Work item: The full listing is to be returned exactly as given, but without pictures.

Records provided:

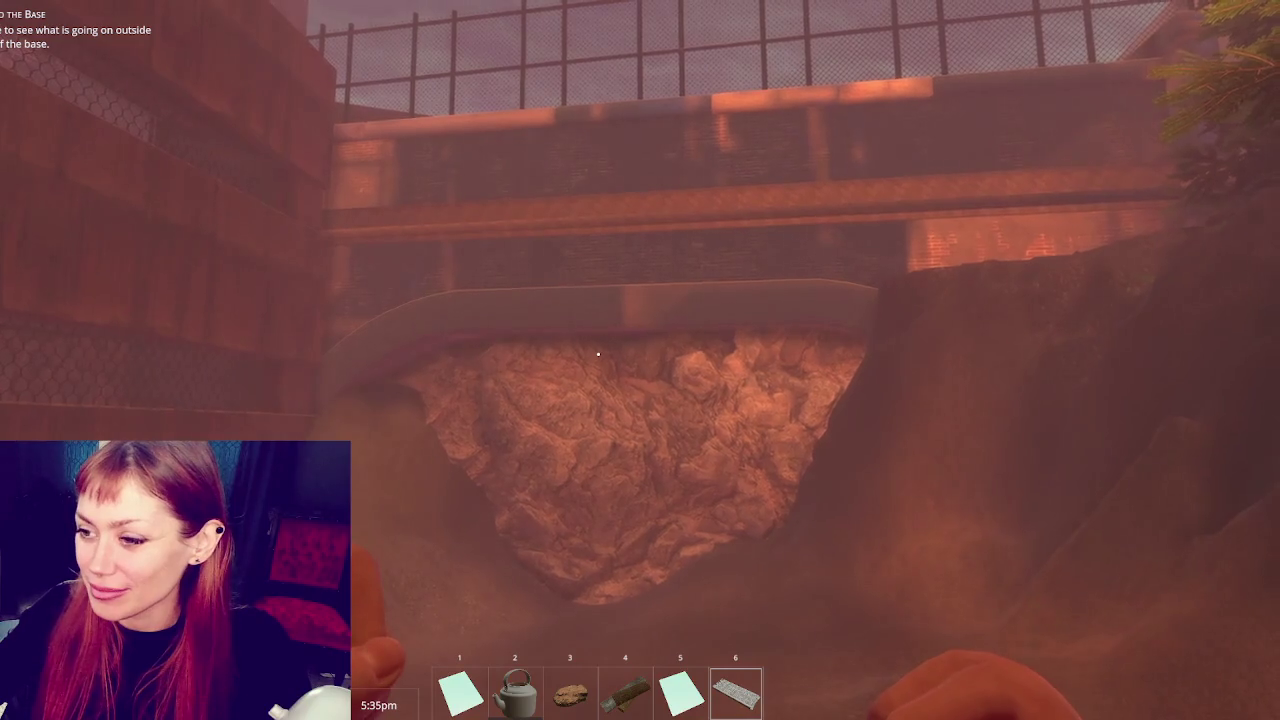
Follow the stone path along the ledge toward the checkered tiles, dropping down and climbing back
{"action": "key", "text": "w"}
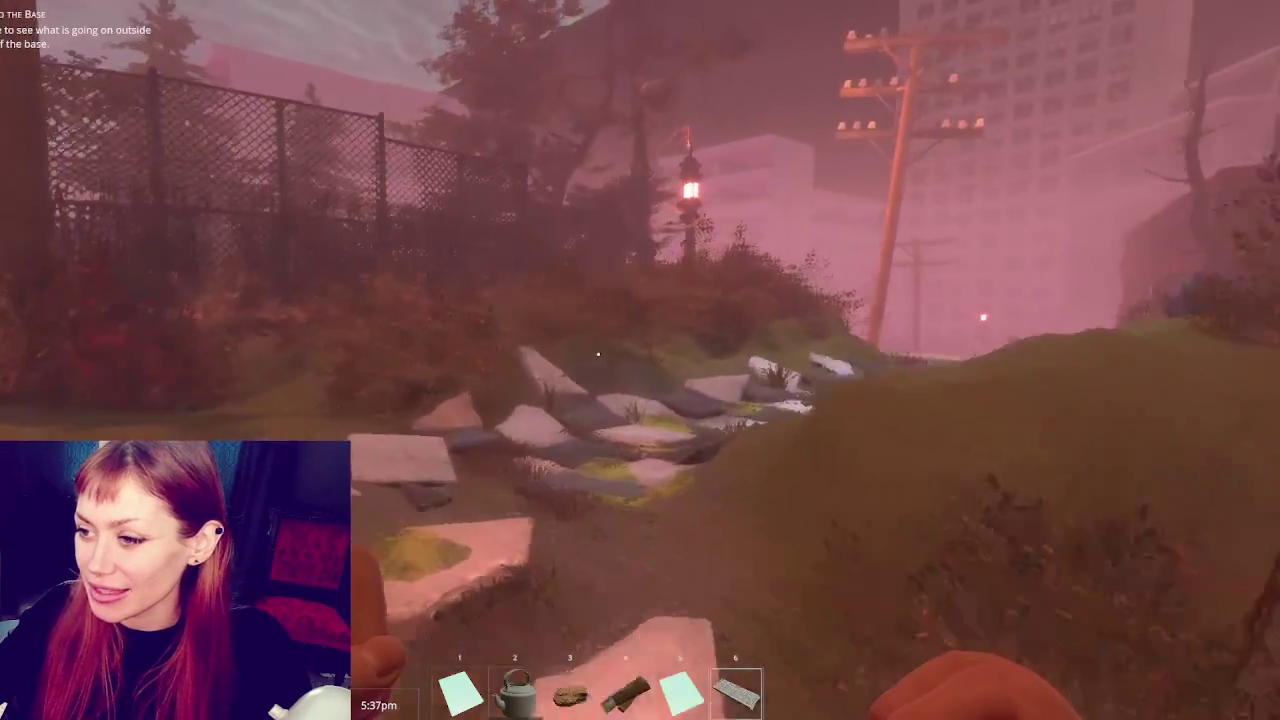
{"action": "key", "text": "w"}
{"action": "key", "text": "w"}
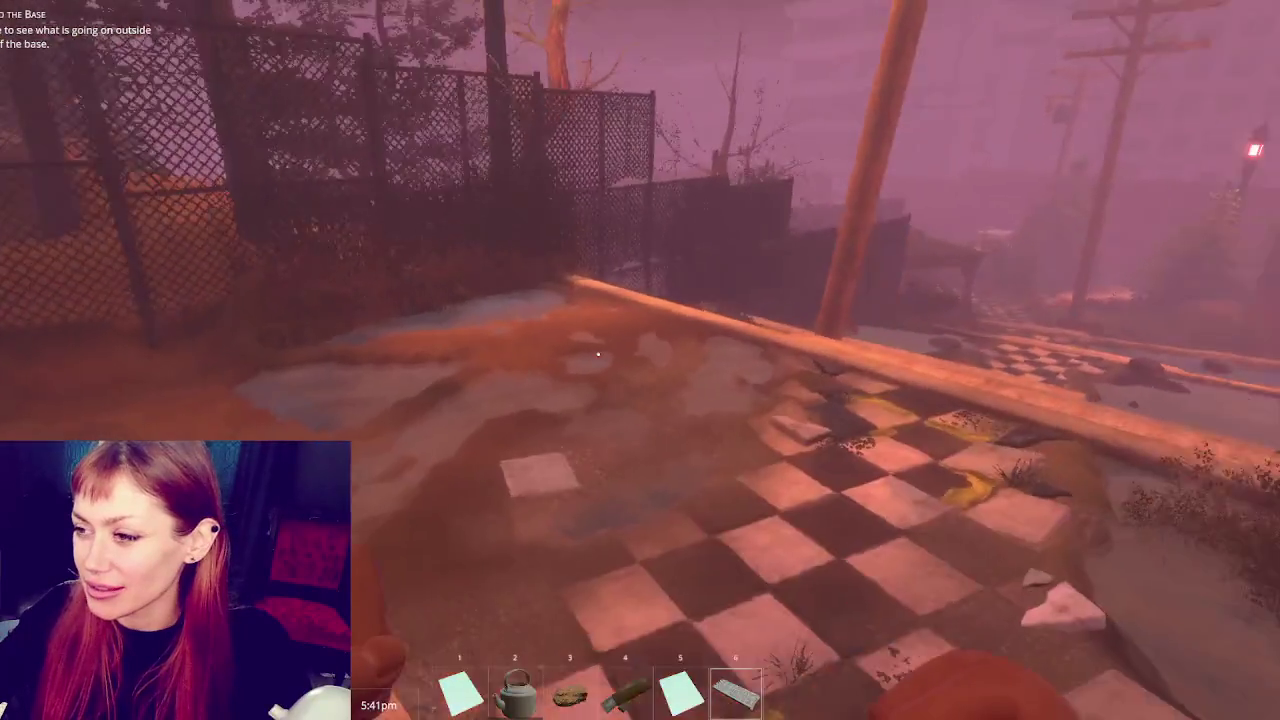
{"action": "key", "text": "w"}
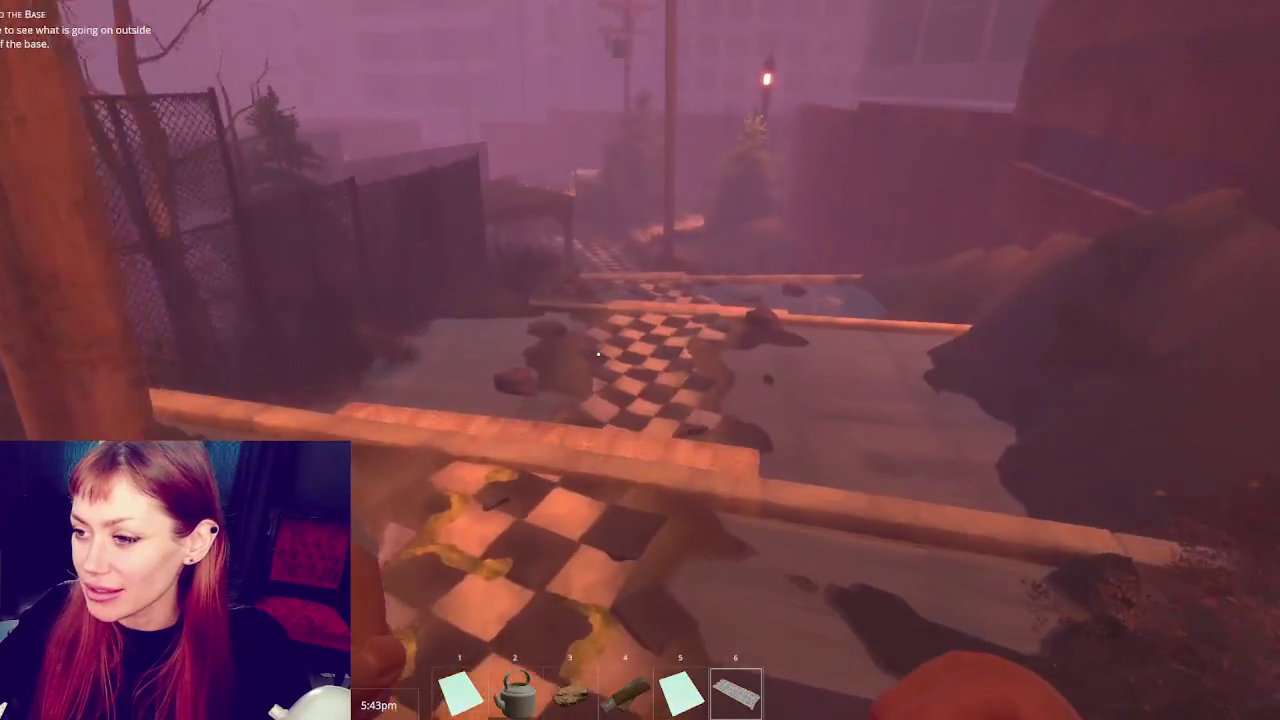
{"action": "key", "text": "w"}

Solution below:
Follow the stone path along the ledge toward the checkered tiles, dropping down and climbing back
{"action": "key", "text": "w"}
{"action": "key", "text": "w"}
{"action": "key", "text": "w"}
{"action": "key", "text": "w"}
{"action": "key", "text": "w"}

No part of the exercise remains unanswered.